President Benigno Simeon “BS” Aquino III for his part has already shifted into his usual awkward damage control form, reportedly challenging critics to “impeach” him in light of what are becoming clear cases of his culpability for the behaviour of his minions by virtue of his command responsibility. And it has already started. He along with Abad are now the subject of a plunder complaint reportedly filed with the Ombudsman by the militant group Kilusang Magbubukid ng Pilipinas (KMP).
KMP Secretary General Antonio Flores said the case is anchored on the P10 billion pork barrel scam involving lawmakers who funneled their priority development assistance funds to fake NGOs.
“The Ombudsman has the power to investigate even a sitting President and the Filipino people have every right to know his participation in the pork barrel scam. Aquino cannot hide under the mantle of presidential immunity,” Flores said.

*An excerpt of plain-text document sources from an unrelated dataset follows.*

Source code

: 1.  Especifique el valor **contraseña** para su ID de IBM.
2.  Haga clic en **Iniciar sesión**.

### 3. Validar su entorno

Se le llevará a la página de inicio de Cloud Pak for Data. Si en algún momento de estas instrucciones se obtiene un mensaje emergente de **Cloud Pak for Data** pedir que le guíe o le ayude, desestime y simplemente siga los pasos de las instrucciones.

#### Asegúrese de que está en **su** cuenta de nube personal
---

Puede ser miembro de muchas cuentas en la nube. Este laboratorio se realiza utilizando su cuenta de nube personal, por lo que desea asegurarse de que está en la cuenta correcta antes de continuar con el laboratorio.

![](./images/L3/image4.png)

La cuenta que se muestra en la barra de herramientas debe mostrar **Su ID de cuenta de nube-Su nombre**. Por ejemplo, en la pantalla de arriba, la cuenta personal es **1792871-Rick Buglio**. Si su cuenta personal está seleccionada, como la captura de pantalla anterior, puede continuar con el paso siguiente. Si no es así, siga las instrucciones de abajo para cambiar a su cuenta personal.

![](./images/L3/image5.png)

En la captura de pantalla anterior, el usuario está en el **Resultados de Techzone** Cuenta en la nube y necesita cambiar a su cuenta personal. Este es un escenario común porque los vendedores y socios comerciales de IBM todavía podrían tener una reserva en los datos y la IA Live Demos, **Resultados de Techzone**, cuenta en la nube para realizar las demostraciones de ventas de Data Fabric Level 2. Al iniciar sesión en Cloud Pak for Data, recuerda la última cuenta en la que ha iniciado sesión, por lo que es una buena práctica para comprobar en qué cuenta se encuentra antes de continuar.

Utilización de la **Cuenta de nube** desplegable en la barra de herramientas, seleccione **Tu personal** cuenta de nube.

In including Aquino as respondent, Flores cited the Doctrine of Qualified Political Agency. He said the acts committed by the Cabinet are deemed acts of the President.
Exciting times ahead! It seems President BS Aquino is the “hero” of the straight path he fancied himself to be during his campaign — except that he may have to fall on his own sword to live up to that image. Hopefully the other senators will also make good on the “Honourable” in their salutations and be just as honourable, Japanese style.
Refer to our previous treatise covering five articles on why BS Aquino should be impeached. We may today be seeing the sixth and most compelling one of all.